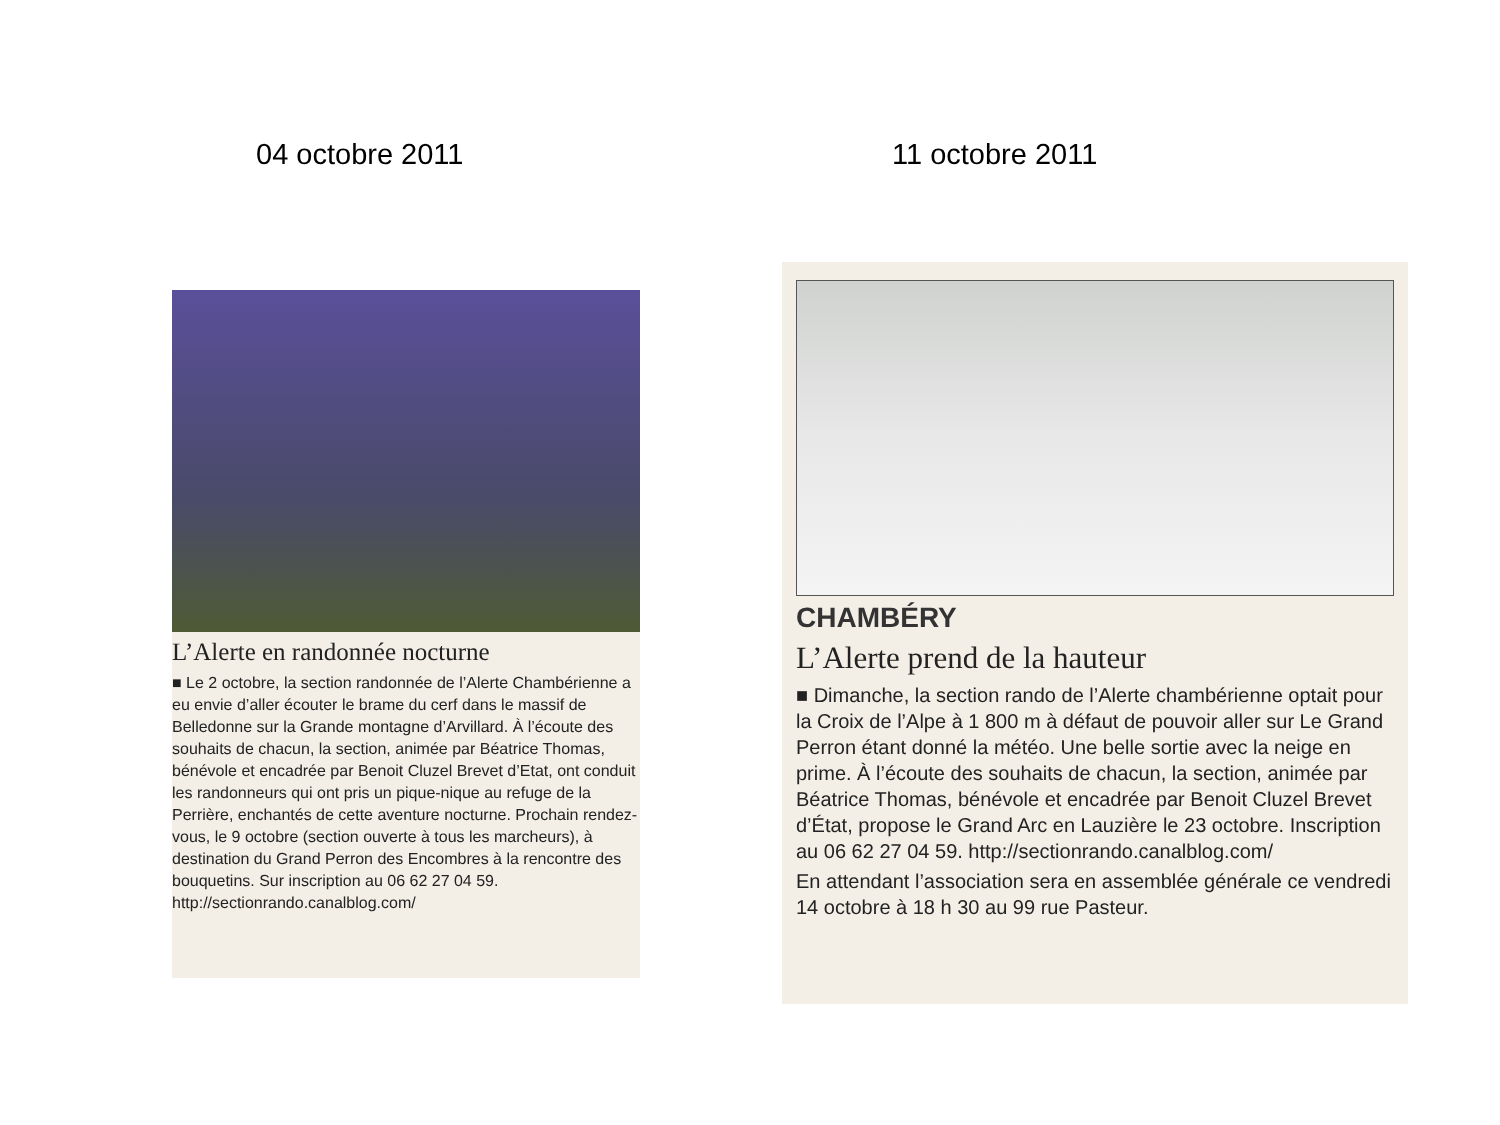04 octobre 2011 11 octobre 2011
L’Alerte en randonnée nocturne
■ Le 2 octobre, la section randonnée de l’Alerte Chambérienne a eu envie d’aller écouter le brame du cerf dans le massif de Belledonne sur la Grande montagne d’Arvillard. À l’écoute des souhaits de chacun, la section, animée par Béatrice Thomas, bénévole et encadrée par Benoit Cluzel Brevet d’Etat, ont conduit les randonneurs qui ont pris un pique-nique au refuge de la Perrière, enchantés de cette aventure nocturne. Prochain rendez-vous, le 9 octobre (section ouverte à tous les marcheurs), à destination du Grand Perron des Encombres à la rencontre des bouquetins. Sur inscription au 06 62 27 04 59. http://sectionrando.canalblog.com/
CHAMBÉRY
L’Alerte prend de la hauteur
■ Dimanche, la section rando de l’Alerte chambérienne optait pour la Croix de l’Alpe à 1 800 m à défaut de pouvoir aller sur Le Grand Perron étant donné la météo. Une belle sortie avec la neige en prime. À l’écoute des souhaits de chacun, la section, animée par Béatrice Thomas, bénévole et encadrée par Benoit Cluzel Brevet d’État, propose le Grand Arc en Lauzière le 23 octobre. Inscription au 06 62 27 04 59. http://sectionrando.canalblog.com/
En attendant l’association sera en assemblée générale ce vendredi 14 octobre à 18 h 30 au 99 rue Pasteur.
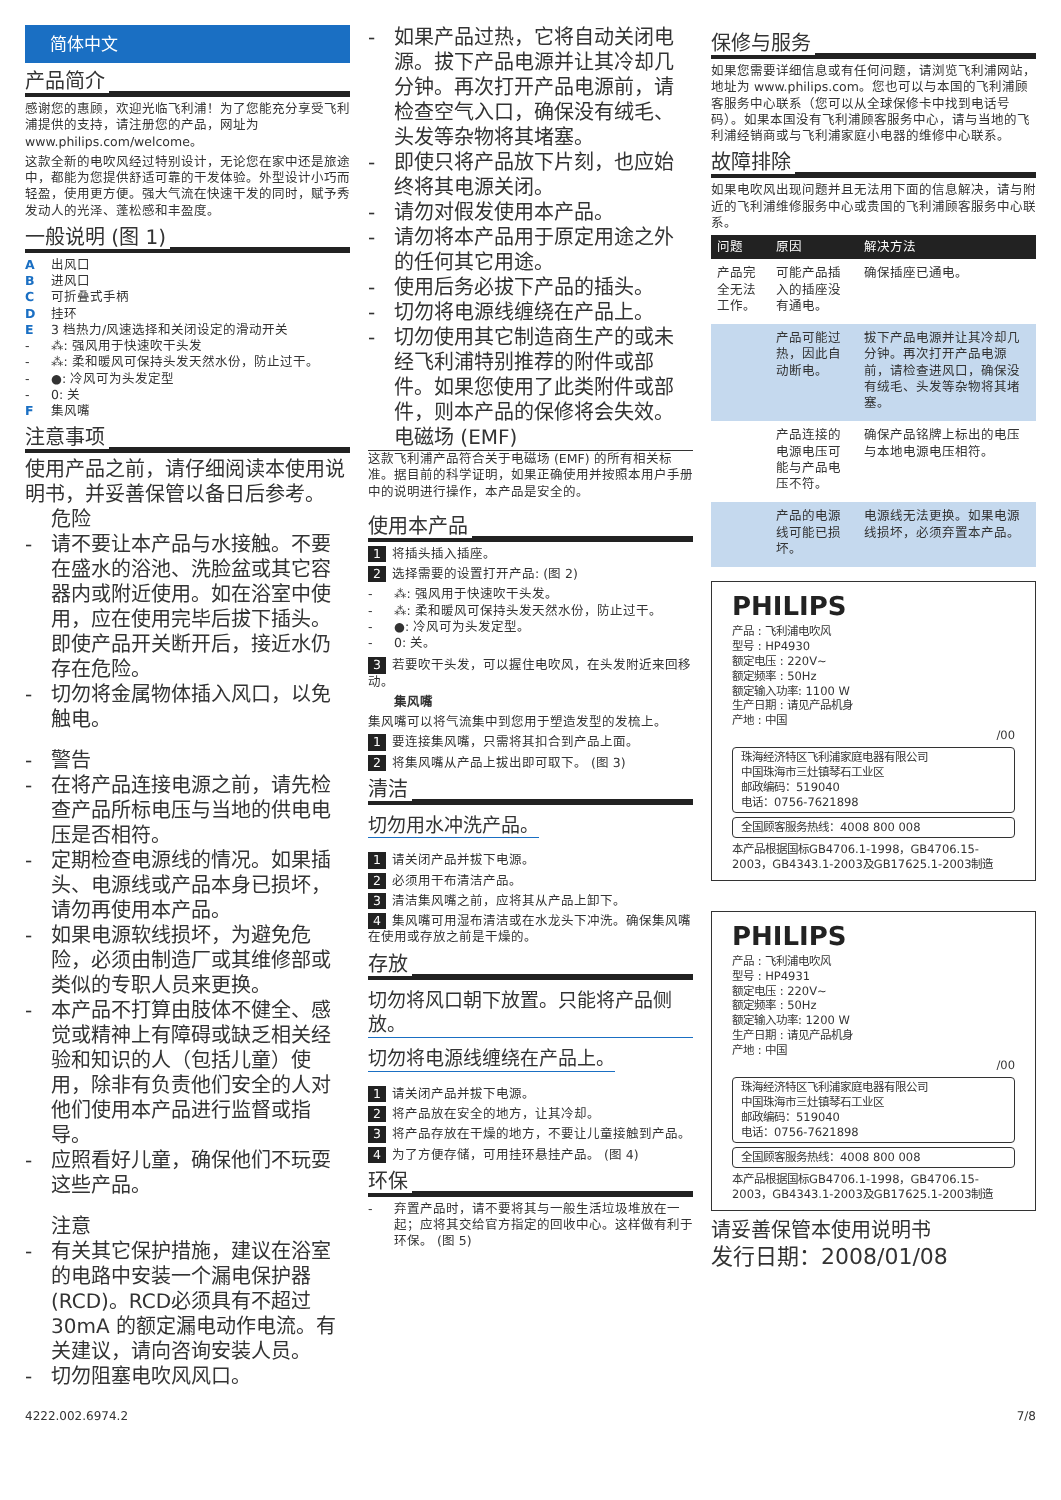简体中文
产品简介
感谢您的惠顾，欢迎光临飞利浦！为了您能充分享受飞利浦提供的支持，请注册您的产品，网址为 www.philips.com/welcome。
这款全新的电吹风经过特别设计，无论您在家中还是旅途中，都能为您提供舒适可靠的干发体验。外型设计小巧而轻盈，使用更方便。强大气流在快速干发的同时，赋予秀发动人的光泽、蓬松感和丰盈度。
一般说明 (图 1)
A出风口
B进风口
C可折叠式手柄
D挂环
E 3 档热力/风速选择和关闭设定的滑动开关
- ⁂: 强风用于快速吹干头发
- ⁂: 柔和暖风可保持头发天然水份，防止过干。
- ●: 冷风可为头发定型
- 0: 关
F集风嘴
注意事项
使用产品之前，请仔细阅读本使用说明书，并妥善保管以备日后参考。
危险
- 请不要让本产品与水接触。不要在盛水的浴池、洗脸盆或其它容器内或附近使用。如在浴室中使用，应在使用完毕后拔下插头。即使产品开关断开后，接近水仍存在危险。
- 切勿将金属物体插入风口，以免触电。
- 警告
- 在将产品连接电源之前，请先检查产品所标电压与当地的供电电压是否相符。
- 定期检查电源线的情况。如果插头、电源线或产品本身已损坏，请勿再使用本产品。
- 如果电源软线损坏，为避免危险，必须由制造厂或其维修部或类似的专职人员来更换。
- 本产品不打算由肢体不健全、感觉或精神上有障碍或缺乏相关经验和知识的人（包括儿童）使用，除非有负责他们安全的人对他们使用本产品进行监督或指导。
- 应照看好儿童，确保他们不玩耍这些产品。
注意
- 有关其它保护措施，建议在浴室的电路中安装一个漏电保护器 (RCD)。RCD必须具有不超过 30mA 的额定漏电动作电流。有关建议，请向咨询安装人员。
- 切勿阻塞电吹风风口。
- 如果产品过热，它将自动关闭电源。拔下产品电源并让其冷却几分钟。再次打开产品电源前，请检查空气入口，确保没有绒毛、头发等杂物将其堵塞。
- 即使只将产品放下片刻，也应始终将其电源关闭。
- 请勿对假发使用本产品。
- 请勿将本产品用于原定用途之外的任何其它用途。
- 使用后务必拔下产品的插头。
- 切勿将电源线缠绕在产品上。
- 切勿使用其它制造商生产的或未经飞利浦特别推荐的附件或部件。如果您使用了此类附件或部件，则本产品的保修将会失效。
电磁场 (EMF)
这款飞利浦产品符合关于电磁场 (EMF) 的所有相关标准。据目前的科学证明，如果正确使用并按照本用户手册中的说明进行操作，本产品是安全的。
使用本产品
1 将插头插入插座。
2 选择需要的设置打开产品: (图 2)
- ⁂: 强风用于快速吹干头发。
- ⁂: 柔和暖风可保持头发天然水份，防止过干。
- ●: 冷风可为头发定型。
- 0: 关。
3 若要吹干头发，可以握住电吹风，在头发附近来回移动。
集风嘴
集风嘴可以将气流集中到您用于塑造发型的发梳上。
1 要连接集风嘴，只需将其扣合到产品上面。
2 将集风嘴从产品上拔出即可取下。 (图 3)
清洁
切勿用水冲洗产品。
1 请关闭产品并拔下电源。
2 必须用干布清洁产品。
3 清洁集风嘴之前，应将其从产品上卸下。
4 集风嘴可用湿布清洁或在水龙头下冲洗。确保集风嘴在使用或存放之前是干燥的。
存放
切勿将风口朝下放置。只能将产品侧放。 切勿将电源线缠绕在产品上。
1 请关闭产品并拔下电源。
2 将产品放在安全的地方，让其冷却。
3 将产品存放在干燥的地方，不要让儿童接触到产品。
4 为了方便存储，可用挂环悬挂产品。 (图 4)
环保
- 弃置产品时，请不要将其与一般生活垃圾堆放在一起；应将其交给官方指定的回收中心。这样做有利于环保。 (图 5)
保修与服务
如果您需要详细信息或有任何问题，请浏览飞利浦网站，地址为 www.philips.com。您也可以与本国的飞利浦顾客服务中心联系（您可以从全球保修卡中找到电话号码）。如果本国没有飞利浦顾客服务中心，请与当地的飞利浦经销商或与飞利浦家庭小电器的维修中心联系。
故障排除
如果电吹风出现问题并且无法用下面的信息解决，请与附近的飞利浦维修服务中心或贵国的飞利浦顾客服务中心联系。
| 问题 | 原因 | 解决方法 |
| --- | --- | --- |
| 产品完全无法工作。 | 可能产品插入的插座没有通电。 | 确保插座已通电。 |
| | 产品可能过热，因此自动断电。 | 拔下产品电源并让其冷却几分钟。再次打开产品电源前，请检查进风口，确保没有绒毛、头发等杂物将其堵塞。 |
| | 产品连接的电源电压可能与产品电压不符。 | 确保产品铭牌上标出的电压与本地电源电压相符。 |
| | 产品的电源线可能已损坏。 | 电源线无法更换。如果电源线损坏，必须弃置本产品。 |
PHILIPS
产品 : 飞利浦电吹风
型号 : HP4930
额定电压 : 220V~
额定频率 : 50Hz
额定输入功率: 1100 W
生产日期 : 请见产品机身
产地 : 中国
/00
珠海经济特区飞利浦家庭电器有限公司
中国珠海市三灶镇琴石工业区
邮政编码：519040
电话：0756-7621898
全国顾客服务热线：4008 800 008
本产品根据国标GB4706.1-1998，GB4706.15-2003，GB4343.1-2003及GB17625.1-2003制造
PHILIPS
产品 : 飞利浦电吹风
型号 : HP4931
额定电压 : 220V~
额定频率 : 50Hz
额定输入功率: 1200 W
生产日期 : 请见产品机身
产地 : 中国
/00
珠海经济特区飞利浦家庭电器有限公司
中国珠海市三灶镇琴石工业区
邮政编码：519040
电话：0756-7621898
全国顾客服务热线：4008 800 008
本产品根据国标GB4706.1-1998，GB4706.15-2003，GB4343.1-2003及GB17625.1-2003制造
请妥善保管本使用说明书
发行日期：2008/01/08
4222.002.6974.2 7/8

**Task statement:**
Please transcribe exactly the lines above from the line that has "- 请不要让本产品与水接触。" up to and including the line that has "- 本产品不打算由肢体不健全"; no other line belongs in the answer.

**Solved exercise:**
- 请不要让本产品与水接触。不要在盛水的浴池、洗脸盆或其它容器内或附近使用。如在浴室中使用，应在使用完毕后拔下插头。即使产品开关断开后，接近水仍存在危险。
- 切勿将金属物体插入风口，以免触电。
- 警告
- 在将产品连接电源之前，请先检查产品所标电压与当地的供电电压是否相符。
- 定期检查电源线的情况。如果插头、电源线或产品本身已损坏，请勿再使用本产品。
- 如果电源软线损坏，为避免危险，必须由制造厂或其维修部或类似的专职人员来更换。
- 本产品不打算由肢体不健全、感觉或精神上有障碍或缺乏相关经验和知识的人（包括儿童）使用，除非有负责他们安全的人对他们使用本产品进行监督或指导。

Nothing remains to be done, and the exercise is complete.